> _Problem to solve_
Reproduce the opening lines of the records exactly, up to and including the line in which "E’Marion Harris is" occurs.

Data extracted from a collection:
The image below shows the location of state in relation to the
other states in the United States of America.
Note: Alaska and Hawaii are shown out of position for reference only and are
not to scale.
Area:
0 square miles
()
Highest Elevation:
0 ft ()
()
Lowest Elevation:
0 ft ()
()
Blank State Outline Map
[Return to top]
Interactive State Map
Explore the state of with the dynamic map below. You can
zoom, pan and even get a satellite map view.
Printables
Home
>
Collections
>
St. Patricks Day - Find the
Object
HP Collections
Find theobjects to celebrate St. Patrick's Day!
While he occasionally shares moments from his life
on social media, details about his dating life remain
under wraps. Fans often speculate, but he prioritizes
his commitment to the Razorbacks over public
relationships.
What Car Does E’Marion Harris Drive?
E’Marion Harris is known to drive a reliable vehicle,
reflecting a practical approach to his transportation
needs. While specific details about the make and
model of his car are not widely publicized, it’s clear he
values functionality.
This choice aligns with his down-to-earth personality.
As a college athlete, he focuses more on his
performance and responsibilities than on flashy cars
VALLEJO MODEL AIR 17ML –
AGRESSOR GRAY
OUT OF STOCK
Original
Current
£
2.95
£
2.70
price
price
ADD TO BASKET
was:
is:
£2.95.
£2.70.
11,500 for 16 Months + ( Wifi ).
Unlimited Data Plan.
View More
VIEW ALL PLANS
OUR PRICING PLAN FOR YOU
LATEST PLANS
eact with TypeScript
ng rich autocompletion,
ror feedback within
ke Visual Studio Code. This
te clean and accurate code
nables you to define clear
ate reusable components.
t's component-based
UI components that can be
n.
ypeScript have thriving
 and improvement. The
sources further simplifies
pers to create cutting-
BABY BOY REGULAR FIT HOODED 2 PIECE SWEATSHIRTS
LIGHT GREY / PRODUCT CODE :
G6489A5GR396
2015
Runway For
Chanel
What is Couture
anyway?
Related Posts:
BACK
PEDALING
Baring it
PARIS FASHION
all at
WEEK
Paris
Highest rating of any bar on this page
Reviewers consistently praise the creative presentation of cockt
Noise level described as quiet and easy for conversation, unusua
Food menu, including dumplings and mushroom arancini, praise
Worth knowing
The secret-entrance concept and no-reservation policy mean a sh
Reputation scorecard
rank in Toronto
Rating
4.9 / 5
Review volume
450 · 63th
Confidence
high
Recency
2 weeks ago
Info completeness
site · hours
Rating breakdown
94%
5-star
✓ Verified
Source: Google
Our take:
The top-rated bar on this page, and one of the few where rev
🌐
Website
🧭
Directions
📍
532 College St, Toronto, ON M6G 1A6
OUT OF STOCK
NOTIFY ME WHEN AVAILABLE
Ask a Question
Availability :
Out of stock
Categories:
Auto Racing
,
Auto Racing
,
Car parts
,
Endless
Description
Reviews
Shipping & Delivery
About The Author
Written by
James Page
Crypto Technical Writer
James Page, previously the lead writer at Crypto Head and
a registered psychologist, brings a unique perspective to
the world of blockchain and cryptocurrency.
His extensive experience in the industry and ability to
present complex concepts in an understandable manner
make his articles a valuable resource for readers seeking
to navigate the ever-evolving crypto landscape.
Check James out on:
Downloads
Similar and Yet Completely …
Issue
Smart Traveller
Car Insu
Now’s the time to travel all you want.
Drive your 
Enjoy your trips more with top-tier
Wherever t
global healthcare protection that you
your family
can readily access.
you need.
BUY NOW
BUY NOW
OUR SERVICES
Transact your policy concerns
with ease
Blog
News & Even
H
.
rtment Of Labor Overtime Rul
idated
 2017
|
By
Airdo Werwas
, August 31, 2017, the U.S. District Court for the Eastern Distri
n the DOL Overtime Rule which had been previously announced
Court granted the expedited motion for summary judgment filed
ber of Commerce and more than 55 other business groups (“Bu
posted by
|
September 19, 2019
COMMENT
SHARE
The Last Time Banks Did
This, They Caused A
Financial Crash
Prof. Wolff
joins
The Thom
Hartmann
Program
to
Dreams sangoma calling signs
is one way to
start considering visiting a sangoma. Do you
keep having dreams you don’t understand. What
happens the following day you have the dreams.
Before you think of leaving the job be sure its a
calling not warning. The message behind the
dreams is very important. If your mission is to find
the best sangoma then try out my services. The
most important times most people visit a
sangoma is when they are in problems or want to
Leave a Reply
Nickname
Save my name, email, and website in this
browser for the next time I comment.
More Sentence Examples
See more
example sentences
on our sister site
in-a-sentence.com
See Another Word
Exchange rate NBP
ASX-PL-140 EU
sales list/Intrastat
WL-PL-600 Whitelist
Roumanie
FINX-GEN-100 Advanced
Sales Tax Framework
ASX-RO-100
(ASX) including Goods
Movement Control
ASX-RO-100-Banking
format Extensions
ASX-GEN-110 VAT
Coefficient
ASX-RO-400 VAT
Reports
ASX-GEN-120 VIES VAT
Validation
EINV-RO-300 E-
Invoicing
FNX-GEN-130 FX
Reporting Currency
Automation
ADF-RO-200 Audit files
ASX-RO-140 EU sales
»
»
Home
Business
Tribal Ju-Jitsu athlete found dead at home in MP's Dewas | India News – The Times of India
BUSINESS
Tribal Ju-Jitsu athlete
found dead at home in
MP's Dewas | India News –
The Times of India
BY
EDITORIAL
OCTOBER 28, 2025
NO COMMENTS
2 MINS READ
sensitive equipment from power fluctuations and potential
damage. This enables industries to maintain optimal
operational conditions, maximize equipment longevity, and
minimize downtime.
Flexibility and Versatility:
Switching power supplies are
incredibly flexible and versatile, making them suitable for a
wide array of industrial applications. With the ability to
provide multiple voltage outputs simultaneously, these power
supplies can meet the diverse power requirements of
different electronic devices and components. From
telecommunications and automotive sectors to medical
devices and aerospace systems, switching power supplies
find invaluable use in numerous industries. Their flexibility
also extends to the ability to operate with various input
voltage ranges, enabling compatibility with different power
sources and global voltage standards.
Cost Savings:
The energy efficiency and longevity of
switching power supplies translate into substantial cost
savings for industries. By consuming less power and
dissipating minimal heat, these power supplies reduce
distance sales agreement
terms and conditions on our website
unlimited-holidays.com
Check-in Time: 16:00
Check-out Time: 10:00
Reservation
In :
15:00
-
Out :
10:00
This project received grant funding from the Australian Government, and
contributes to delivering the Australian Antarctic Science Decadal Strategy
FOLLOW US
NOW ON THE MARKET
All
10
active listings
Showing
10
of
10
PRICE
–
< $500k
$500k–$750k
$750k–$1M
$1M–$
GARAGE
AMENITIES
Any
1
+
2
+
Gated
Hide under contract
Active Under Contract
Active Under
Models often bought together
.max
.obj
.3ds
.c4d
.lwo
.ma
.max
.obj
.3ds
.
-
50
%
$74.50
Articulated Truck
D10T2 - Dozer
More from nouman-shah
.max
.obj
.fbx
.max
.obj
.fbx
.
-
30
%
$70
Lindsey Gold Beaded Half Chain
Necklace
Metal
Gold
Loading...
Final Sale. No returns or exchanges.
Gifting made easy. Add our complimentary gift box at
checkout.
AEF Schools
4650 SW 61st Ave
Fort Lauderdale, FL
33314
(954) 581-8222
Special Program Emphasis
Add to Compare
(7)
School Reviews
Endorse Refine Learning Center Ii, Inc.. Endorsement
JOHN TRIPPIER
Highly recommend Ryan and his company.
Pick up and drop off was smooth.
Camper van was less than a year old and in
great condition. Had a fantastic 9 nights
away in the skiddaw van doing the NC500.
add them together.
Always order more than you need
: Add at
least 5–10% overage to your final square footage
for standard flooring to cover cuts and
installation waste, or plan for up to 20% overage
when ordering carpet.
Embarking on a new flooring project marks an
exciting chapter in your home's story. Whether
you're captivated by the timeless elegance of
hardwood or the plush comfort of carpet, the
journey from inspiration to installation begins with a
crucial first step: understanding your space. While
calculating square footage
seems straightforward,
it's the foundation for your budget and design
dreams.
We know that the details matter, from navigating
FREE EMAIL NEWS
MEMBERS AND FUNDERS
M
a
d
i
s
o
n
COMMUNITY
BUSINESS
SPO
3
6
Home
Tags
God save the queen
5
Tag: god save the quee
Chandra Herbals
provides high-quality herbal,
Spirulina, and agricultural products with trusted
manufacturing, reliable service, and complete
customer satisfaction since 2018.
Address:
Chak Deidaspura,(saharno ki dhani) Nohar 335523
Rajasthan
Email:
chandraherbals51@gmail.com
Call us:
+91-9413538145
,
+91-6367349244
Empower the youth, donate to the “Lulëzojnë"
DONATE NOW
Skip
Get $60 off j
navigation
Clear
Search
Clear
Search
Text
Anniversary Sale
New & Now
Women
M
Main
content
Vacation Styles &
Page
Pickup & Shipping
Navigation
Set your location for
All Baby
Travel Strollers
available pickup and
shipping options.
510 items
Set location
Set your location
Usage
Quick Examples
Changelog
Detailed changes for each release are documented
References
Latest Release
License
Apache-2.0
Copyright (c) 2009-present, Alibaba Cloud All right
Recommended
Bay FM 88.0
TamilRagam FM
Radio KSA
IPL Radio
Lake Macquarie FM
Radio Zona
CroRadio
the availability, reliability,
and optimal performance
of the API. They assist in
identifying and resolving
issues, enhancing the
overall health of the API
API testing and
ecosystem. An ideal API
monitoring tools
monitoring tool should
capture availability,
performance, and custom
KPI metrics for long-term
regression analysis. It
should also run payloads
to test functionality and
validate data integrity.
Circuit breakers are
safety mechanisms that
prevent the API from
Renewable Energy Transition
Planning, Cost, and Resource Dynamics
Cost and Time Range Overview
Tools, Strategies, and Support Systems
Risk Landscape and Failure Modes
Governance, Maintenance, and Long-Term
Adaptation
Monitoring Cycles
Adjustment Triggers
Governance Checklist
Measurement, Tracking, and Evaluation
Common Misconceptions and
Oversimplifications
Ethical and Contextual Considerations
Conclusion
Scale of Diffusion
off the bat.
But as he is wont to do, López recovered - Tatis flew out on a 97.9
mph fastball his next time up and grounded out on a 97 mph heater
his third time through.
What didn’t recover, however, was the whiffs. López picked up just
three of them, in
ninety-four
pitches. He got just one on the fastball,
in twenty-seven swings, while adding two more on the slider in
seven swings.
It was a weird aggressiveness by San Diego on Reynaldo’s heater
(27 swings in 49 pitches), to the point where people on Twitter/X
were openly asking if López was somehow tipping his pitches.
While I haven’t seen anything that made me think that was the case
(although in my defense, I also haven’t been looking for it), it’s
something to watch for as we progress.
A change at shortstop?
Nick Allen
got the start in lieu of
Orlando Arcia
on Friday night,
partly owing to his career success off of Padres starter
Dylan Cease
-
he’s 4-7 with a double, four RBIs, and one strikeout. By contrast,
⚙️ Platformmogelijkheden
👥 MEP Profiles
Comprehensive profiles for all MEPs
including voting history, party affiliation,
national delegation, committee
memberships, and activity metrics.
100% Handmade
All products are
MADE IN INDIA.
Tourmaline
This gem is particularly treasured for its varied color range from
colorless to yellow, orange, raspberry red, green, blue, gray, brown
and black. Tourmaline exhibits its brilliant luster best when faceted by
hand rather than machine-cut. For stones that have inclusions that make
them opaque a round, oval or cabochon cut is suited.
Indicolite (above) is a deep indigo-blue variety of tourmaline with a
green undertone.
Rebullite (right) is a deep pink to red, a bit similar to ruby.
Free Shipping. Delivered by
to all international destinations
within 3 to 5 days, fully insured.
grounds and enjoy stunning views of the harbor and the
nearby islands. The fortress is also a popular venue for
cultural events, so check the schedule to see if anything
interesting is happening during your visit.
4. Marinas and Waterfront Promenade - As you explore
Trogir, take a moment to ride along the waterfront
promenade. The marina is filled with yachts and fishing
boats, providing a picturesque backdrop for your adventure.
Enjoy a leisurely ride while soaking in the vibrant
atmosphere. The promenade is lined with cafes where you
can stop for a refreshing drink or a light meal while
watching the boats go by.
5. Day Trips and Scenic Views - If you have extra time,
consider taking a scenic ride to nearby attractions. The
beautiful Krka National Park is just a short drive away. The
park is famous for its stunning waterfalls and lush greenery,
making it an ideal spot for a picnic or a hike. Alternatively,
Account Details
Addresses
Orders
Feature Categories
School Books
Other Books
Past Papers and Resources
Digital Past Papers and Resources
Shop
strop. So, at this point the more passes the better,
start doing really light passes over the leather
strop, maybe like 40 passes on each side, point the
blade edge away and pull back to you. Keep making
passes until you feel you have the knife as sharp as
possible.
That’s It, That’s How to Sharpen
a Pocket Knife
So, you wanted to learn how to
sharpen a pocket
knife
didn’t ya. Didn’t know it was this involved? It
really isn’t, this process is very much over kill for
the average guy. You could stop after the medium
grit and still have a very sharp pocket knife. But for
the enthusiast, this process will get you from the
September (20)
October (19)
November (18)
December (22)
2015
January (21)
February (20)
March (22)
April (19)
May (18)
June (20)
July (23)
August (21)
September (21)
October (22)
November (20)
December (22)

> _Answer box_
The image below shows the location of state in relation to the
other states in the United States of America.
Note: Alaska and Hawaii are shown out of position for reference only and are
not to scale.
Area:
0 square miles
()
Highest Elevation:
0 ft ()
()
Lowest Elevation:
0 ft ()
()
Blank State Outline Map
[Return to top]
Interactive State Map
Explore the state of with the dynamic map below. You can
zoom, pan and even get a satellite map view.
Printables
Home
>
Collections
>
St. Patricks Day - Find the
Object
HP Collections
Find theobjects to celebrate St. Patrick's Day!
While he occasionally shares moments from his life
on social media, details about his dating life remain
under wraps. Fans often speculate, but he prioritizes
his commitment to the Razorbacks over public
relationships.
What Car Does E’Marion Harris Drive?
E’Marion Harris is known to drive a reliable vehicle,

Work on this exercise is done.